Now, let’s standardise the above raw percentages to a cumulative profile of percentages. Here, we cumulatively add the percentages in each size class across the sample so that, by the end of the list, we arrive at 100%. The cumulative percentages for this toy example look like this:

03.Toy_example_data_cumulative[i].png

Let's think about what this transformation to cumulative percentages has done. Consider the '3.Even' column first. We start with 12.5% of the individuals in the 2-4 mm size class, then we add another 12.5% at the next step in the profile, 4-6 mm, which gets us to 25%, then we add another 12.5% at the next step in the profile for the 6-8 mm size class, which gets us to 37.5%, and so on.

Visually, we have gone from a series of unrelated (unordered) numbers to a profile of numbers which increases from left to right along the size classes, from 0% to 100% of the sample. This is perhaps best visualised using a line plot, where the size classes are along the x-axis and the y-axis has the cumulative percentage values (see below). Of course, by the time we get to the final size class, we end up at 100% (and, for any given sample, we may well end up at 100% far before we reach the final size class, which is fine).

03.Toy-cumulative-graphic[i].png

Now, in the above plot, we can see that the evenly distributed sample (in green) just marches along at equal step lengths from left to right, while the two samples that contain a large percentage of small individuals (in dark blue and light blue) reach 100% rather quickly, whereas the samples that contain larger individuals (in yellow and orange) do not increase towards 100% until the larger size classes are reached.
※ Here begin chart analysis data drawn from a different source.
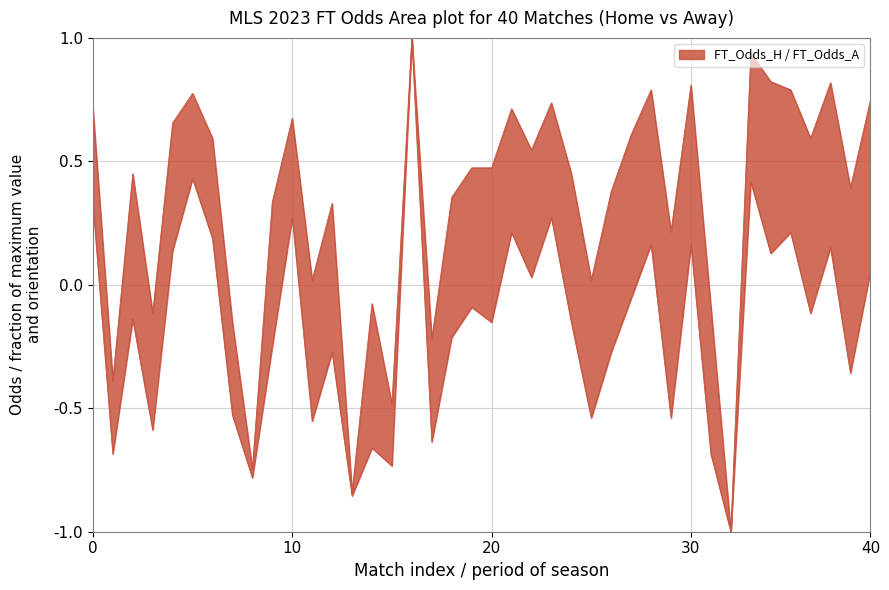

Count the number of categories in the chart.

40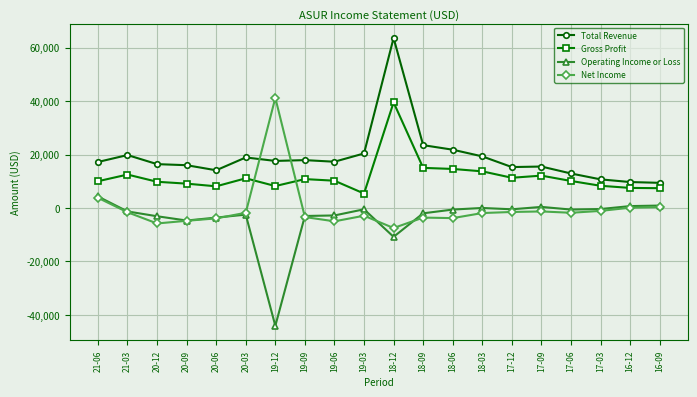

True or false: Total Revenue has a value of 10737 at 19-12.

False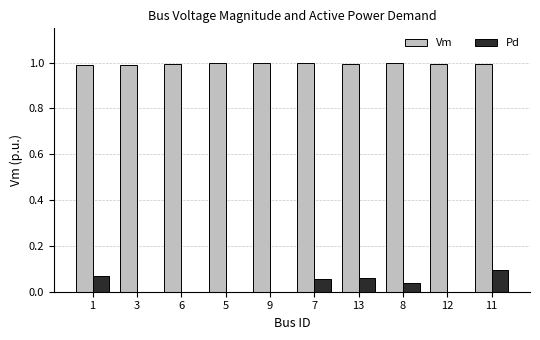

Are the bars grouped side by side (vs. stacked)?

Yes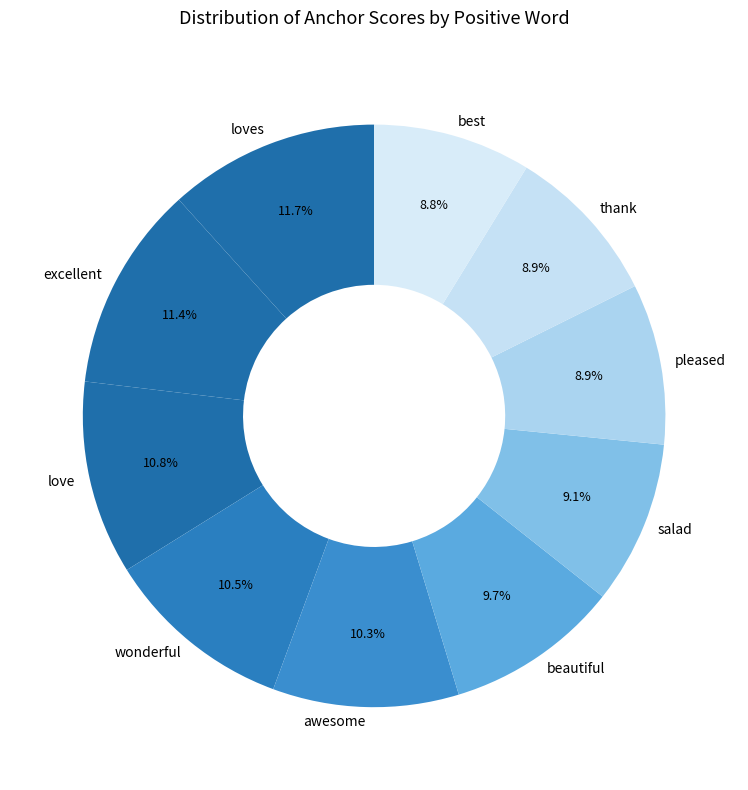

What percentage is the salad slice, to the nearest percent?

9%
This contrasts sharply with what the image looks like if we just plot the raw percentages:

02.Toy-raw-graphic[i].png

The plot above is a bit more of a mess, and it ignores the important additional information we have about the size-class variables themselves; namely, that these variables are ordered!

Next, if you calculate the Manhattan distances among each pair of samples using the cumulative percentages, it makes a lot more sense (see below).

03.Toy_Cumulative_resem[i].png

For example, the largest distance (500 Manhattan units) is between the profile of '1.More.small' and '5.More.large'. Also, the distance between '1.More.small' and '2.Some.small' is less than that between '1.More.small' and either of '4.Some.large' or '5.More.large', and so on.

For even greater clarity, we can examine the metric MDS plot that we obtain based on the Manhattan distances calculated from raw percentages versus the one obtained from cumulative percentages (shown below).

02.Toy-Raw_mMDS[i].png

03.Toy-Cumulative_mMDS[i].png

Of course, the one using raw percentages really makes no sense at all, whereas the one based on cumulative percentages makes perfect sense!

Summary

Generally, if we are dealing with variables that are ordered, it make sense to treat them in a cumulative fashion and to analyse profiles, as demonstrated above. Another possibility would be to incorporate distances among variables in the calculation of the resemblances among samples. An example of this is taxonomic dissimilarity ( Clarke et al. (2006b) ), which includes the taxonomic or phylogenetic relationships among species in the calculation of resemblances among samples. One can, however, use any distance/dissimilarity matrix among the variables (whether they be species or not) within such a calculation. For example, Myers et al. (2021) used this approach to calculate functional dissimilarities among fish assemblages along depth and latitude gradients.


In PRIMER 8, one has the flexibility to draw line plots either: (i) of samples (across variables, as done above) or (ii) of variables (across samples).